Implantoplasty to Treat Peri-implantitis

This video shows the use of the Implantoplasty technique to treat peri-implantits. Granulation tissue and the bacterial biofilm is eliminated and the rough surface of the implant is smoothened. In general, Implantoplasty refers to the use of rotating instruments to smoothen rough implant surfaces which are exposed to the oral cavity, with the objective of reducing the adherence of plaque and facilitating implant surface cleaning. Various studies have suggested that implantoplasty is a viable treatment of peri-implantitis, though some concerns remain (see: Impact of implantoplasty on strength of the implant-abutment complex where the diameter of implants is mentioned an issue with implantoplasty). The theoretical benefit of implantoplasty is the production of a surface that is less adherent to bacterial colonization and a form of surface decontamination. In Claffey et al.’s 2008 review of surgical treatments of peri-implantitis, he states,”…[implantoplasty] could be of value when treating peri-implantitis and should be considered.”1

1. Claffey N, Clarke E, Polyzois I, Renvert S. Surgical treatment of peri-implantitis. Journal of Clin Perio 35, 316–332.



11 thoughts on: Implantoplasty to Treat Peri-implantitis

  1. Robert Wolanski says:

    Very nice work
    I have been doing this in my office for about 6 years now. It is very predictable and is giving a new lease on life for many implants with exposed threads that come into my office. I do use a microscope to allow me the best finish possible.
    Some presenters show cases of thread cleansing and GBR but there is little evidence to support the predictability of this procedures once the rough thread surface is contaminated. I started doing this based on a paper I read that was published about 10 years ago

  2. DocDragon says:

    So would you leave some granulation tissue behind? Because when looking at the X-ray, there is no practical way to remove that tissue all the way to the apex of the implant by merely using a Rangeur. And after debridement, new granulation tissue should develop if the space is not filled with some sort of bone grafting material.

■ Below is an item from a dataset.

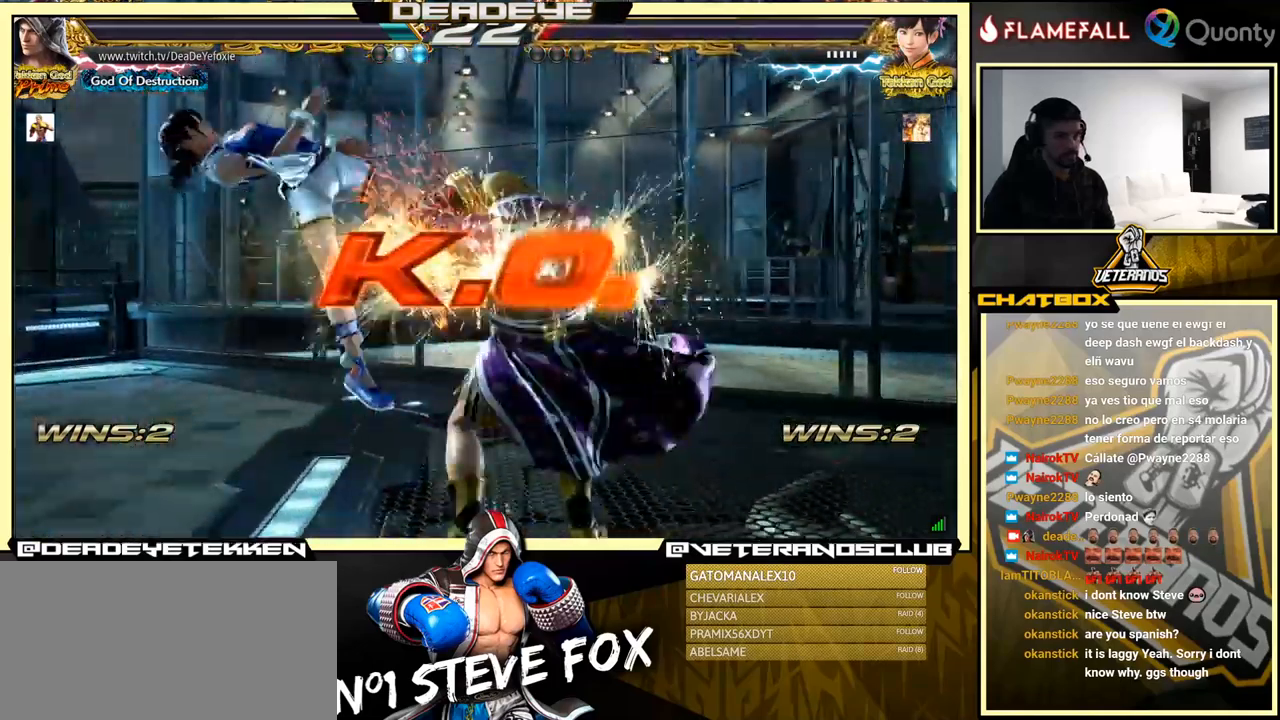
{"buttons": [], "left_stick": "down-left", "events": [[67, "SQUARE", "down"], [67, "TRIANGLE", "down"], [234, "SQUARE", "up"], [250, "TRIANGLE", "up"], [400, "left_stick", "down-left"], [467, "R1", "down"], [500, "R1", "up"]]}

    While the end result is indeed impressive, it seems like there are too many unknown details. If someone could elaborate a little further, I would appreciate it! 😉

  3. Tomek says:

    Looks great, but i would like to ask about bur, protocol and long term results. Expetienced implantologists – write some details please.

  4. rob rother says:

    I’ve tried and had success with a few approaches over the years.
    1) polishing off micro and macrothreads. This needs a fine flame-shaped tungsten carbide bur with loads of coolant. The narrow diameter instrument is essential to get onto the mesial and distal surfaces. I’d say that you go no deeper than the depths of the threads of the implant. This implant will be weaker than it used to be of course.
    2) the similar shaped Baker-Curson bur in the high speed allows fine polishing..
    3) consider Ti brushes in initial management and for cleaning right up to where the bone laps onto the implant surface. These brushes will clean the implant surface, remove the granulation tissue and debride the bone surface. Also usefiul in this situation when attempting bone repairs following peri-implantitis.
    4) expect to find fine fibres of titanium on follow-up radiographs….

  5. Jawdoc says:

    Looks pretty pointless to me. Bone didn’t regrow. & this case had the benefit of thick soft tissue which covered the originally failing implants just as well anyway. Perhaps the point was to prevent further bone loss. In which case, where r the long term post op X-rays / scans?

  6. Luis Leon says:

    Crear superficie lisa en el implante es importante, no obstante sugiero para el futuro de esta zona ( profilacticamente) colocar injerto de halo plástico y cubrir con membrana de colageno para reducir la posibilidad de que regrese la peri – implantitis y control total de la higiene del paciente.
    Congratulation !!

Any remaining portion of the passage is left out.